**Saved data entries:**
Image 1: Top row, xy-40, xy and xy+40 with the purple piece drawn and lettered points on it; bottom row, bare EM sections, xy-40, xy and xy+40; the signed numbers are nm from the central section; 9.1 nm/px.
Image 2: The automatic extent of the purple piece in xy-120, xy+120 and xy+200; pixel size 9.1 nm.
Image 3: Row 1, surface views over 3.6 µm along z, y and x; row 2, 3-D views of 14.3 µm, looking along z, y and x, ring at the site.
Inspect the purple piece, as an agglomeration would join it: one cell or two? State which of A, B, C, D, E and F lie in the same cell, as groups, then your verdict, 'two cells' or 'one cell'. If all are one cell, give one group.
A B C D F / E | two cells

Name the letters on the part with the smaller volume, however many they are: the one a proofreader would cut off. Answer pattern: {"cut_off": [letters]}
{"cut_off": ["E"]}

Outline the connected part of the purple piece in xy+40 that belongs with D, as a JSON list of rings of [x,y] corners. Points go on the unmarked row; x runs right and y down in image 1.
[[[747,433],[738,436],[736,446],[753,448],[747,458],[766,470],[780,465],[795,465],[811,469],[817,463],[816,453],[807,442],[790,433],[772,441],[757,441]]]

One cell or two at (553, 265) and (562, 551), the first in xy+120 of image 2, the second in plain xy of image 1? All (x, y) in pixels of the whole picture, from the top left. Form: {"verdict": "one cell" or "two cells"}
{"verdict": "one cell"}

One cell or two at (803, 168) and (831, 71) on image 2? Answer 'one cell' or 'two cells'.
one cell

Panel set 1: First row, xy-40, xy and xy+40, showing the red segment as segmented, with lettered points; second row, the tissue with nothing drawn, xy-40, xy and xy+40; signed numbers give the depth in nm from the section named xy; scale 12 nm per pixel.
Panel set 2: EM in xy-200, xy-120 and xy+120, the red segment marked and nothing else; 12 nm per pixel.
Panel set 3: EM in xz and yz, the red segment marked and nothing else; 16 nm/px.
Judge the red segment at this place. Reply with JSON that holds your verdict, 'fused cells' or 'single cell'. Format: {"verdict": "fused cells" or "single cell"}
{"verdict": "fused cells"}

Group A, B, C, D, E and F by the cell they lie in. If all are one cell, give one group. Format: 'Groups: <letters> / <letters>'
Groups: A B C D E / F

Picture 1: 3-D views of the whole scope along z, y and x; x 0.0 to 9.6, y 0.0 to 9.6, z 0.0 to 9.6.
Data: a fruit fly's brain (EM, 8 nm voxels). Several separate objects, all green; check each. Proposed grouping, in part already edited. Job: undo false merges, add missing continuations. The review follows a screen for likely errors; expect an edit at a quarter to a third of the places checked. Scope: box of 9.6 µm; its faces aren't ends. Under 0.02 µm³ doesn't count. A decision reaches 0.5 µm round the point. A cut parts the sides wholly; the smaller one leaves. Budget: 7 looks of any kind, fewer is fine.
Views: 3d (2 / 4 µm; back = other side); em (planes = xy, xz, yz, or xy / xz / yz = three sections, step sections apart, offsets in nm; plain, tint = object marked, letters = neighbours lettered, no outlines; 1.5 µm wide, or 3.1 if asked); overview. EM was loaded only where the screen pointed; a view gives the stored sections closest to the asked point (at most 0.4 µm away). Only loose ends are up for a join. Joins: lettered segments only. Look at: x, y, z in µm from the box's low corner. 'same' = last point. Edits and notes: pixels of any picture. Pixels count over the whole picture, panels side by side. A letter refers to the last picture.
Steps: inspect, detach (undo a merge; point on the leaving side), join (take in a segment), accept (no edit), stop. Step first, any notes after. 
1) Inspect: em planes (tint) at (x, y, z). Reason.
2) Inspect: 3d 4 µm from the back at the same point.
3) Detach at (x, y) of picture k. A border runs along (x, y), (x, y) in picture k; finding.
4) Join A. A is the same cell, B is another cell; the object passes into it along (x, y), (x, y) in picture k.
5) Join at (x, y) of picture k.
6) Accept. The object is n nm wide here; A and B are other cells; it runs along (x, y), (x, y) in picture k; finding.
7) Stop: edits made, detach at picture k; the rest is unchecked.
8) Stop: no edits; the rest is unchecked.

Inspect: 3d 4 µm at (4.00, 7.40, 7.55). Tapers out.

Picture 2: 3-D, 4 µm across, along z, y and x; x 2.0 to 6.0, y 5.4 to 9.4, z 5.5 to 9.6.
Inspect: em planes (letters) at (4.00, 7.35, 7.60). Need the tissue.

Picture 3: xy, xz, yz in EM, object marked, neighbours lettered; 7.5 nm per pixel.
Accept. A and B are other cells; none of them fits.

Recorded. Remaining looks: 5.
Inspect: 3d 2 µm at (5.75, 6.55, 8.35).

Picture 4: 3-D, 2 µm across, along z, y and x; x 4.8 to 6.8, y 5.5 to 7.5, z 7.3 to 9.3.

**TASK TO COMPLETE:**
Retype the entries exactly, please. Leave no line out.

**REPLY:**
Image 1: Top row, xy-40, xy and xy+40 with the purple piece drawn and lettered points on it; bottom row, bare EM sections, xy-40, xy and xy+40; the signed numbers are nm from the central section; 9.1 nm/px.
Image 2: The automatic extent of the purple piece in xy-120, xy+120 and xy+200; pixel size 9.1 nm.
Image 3: Row 1, surface views over 3.6 µm along z, y and x; row 2, 3-D views of 14.3 µm, looking along z, y and x, ring at the site.
Inspect the purple piece, as an agglomeration would join it: one cell or two? State which of A, B, C, D, E and F lie in the same cell, as groups, then your verdict, 'two cells' or 'one cell'. If all are one cell, give one group.
A B C D F / E | two cells

Name the letters on the part with the smaller volume, however many they are: the one a proofreader would cut off. Answer pattern: {"cut_off": [letters]}
{"cut_off": ["E"]}

Outline the connected part of the purple piece in xy+40 that belongs with D, as a JSON list of rings of [x,y] corners. Points go on the unmarked row; x runs right and y down in image 1.
[[[747,433],[738,436],[736,446],[753,448],[747,458],[766,470],[780,465],[795,465],[811,469],[817,463],[816,453],[807,442],[790,433],[772,441],[757,441]]]

One cell or two at (553, 265) and (562, 551), the first in xy+120 of image 2, the second in plain xy of image 1? All (x, y) in pixels of the whole picture, from the top left. Form: {"verdict": "one cell" or "two cells"}
{"verdict": "one cell"}

One cell or two at (803, 168) and (831, 71) on image 2? Answer 'one cell' or 'two cells'.
one cell

Panel set 1: First row, xy-40, xy and xy+40, showing the red segment as segmented, with lettered points; second row, the tissue with nothing drawn, xy-40, xy and xy+40; signed numbers give the depth in nm from the section named xy; scale 12 nm per pixel.
Panel set 2: EM in xy-200, xy-120 and xy+120, the red segment marked and nothing else; 12 nm per pixel.
Panel set 3: EM in xz and yz, the red segment marked and nothing else; 16 nm/px.
Judge the red segment at this place. Reply with JSON that holds your verdict, 'fused cells' or 'single cell'. Format: {"verdict": "fused cells" or "single cell"}
{"verdict": "fused cells"}

Group A, B, C, D, E and F by the cell they lie in. If all are one cell, give one group. Format: 'Groups: <letters> / <letters>'
Groups: A B C D E / F

Picture 1: 3-D views of the whole scope along z, y and x; x 0.0 to 9.6, y 0.0 to 9.6, z 0.0 to 9.6.
Data: a fruit fly's brain (EM, 8 nm voxels). Several separate objects, all green; check each. Proposed grouping, in part already edited. Job: undo false merges, add missing continuations. The review follows a screen for likely errors; expect an edit at a quarter to a third of the places checked. Scope: box of 9.6 µm; its faces aren't ends. Under 0.02 µm³ doesn't count. A decision reaches 0.5 µm round the point. A cut parts the sides wholly; the smaller one leaves. Budget: 7 looks of any kind, fewer is fine.
Views: 3d (2 / 4 µm; back = other side); em (planes = xy, xz, yz, or xy / xz / yz = three sections, step sections apart, offsets in nm; plain, tint = object marked, letters = neighbours lettered, no outlines; 1.5 µm wide, or 3.1 if asked); overview. EM was loaded only where the screen pointed; a view gives the stored sections closest to the asked point (at most 0.4 µm away). Only loose ends are up for a join. Joins: lettered segments only. Look at: x, y, z in µm from the box's low corner. 'same' = last point. Edits and notes: pixels of any picture. Pixels count over the whole picture, panels side by side. A letter refers to the last picture.
Steps: inspect, detach (undo a merge; point on the leaving side), join (take in a segment), accept (no edit), stop. Step first, any notes after. 
1) Inspect: em planes (tint) at (x, y, z). Reason.
2) Inspect: 3d 4 µm from the back at the same point.
3) Detach at (x, y) of picture k. A border runs along (x, y), (x, y) in picture k; finding.
4) Join A. A is the same cell, B is another cell; the object passes into it along (x, y), (x, y) in picture k.
5) Join at (x, y) of picture k.
6) Accept. The object is n nm wide here; A and B are other cells; it runs along (x, y), (x, y) in picture k; finding.
7) Stop: edits made, detach at picture k; the rest is unchecked.
8) Stop: no edits; the rest is unchecked.

Inspect: 3d 4 µm at (4.00, 7.40, 7.55). Tapers out.

Picture 2: 3-D, 4 µm across, along z, y and x; x 2.0 to 6.0, y 5.4 to 9.4, z 5.5 to 9.6.
Inspect: em planes (letters) at (4.00, 7.35, 7.60). Need the tissue.

Picture 3: xy, xz, yz in EM, object marked, neighbours lettered; 7.5 nm per pixel.
Accept. A and B are other cells; none of them fits.

Recorded. Remaining looks: 5.
Inspect: 3d 2 µm at (5.75, 6.55, 8.35).

Picture 4: 3-D, 2 µm across, along z, y and x; x 4.8 to 6.8, y 5.5 to 7.5, z 7.3 to 9.3.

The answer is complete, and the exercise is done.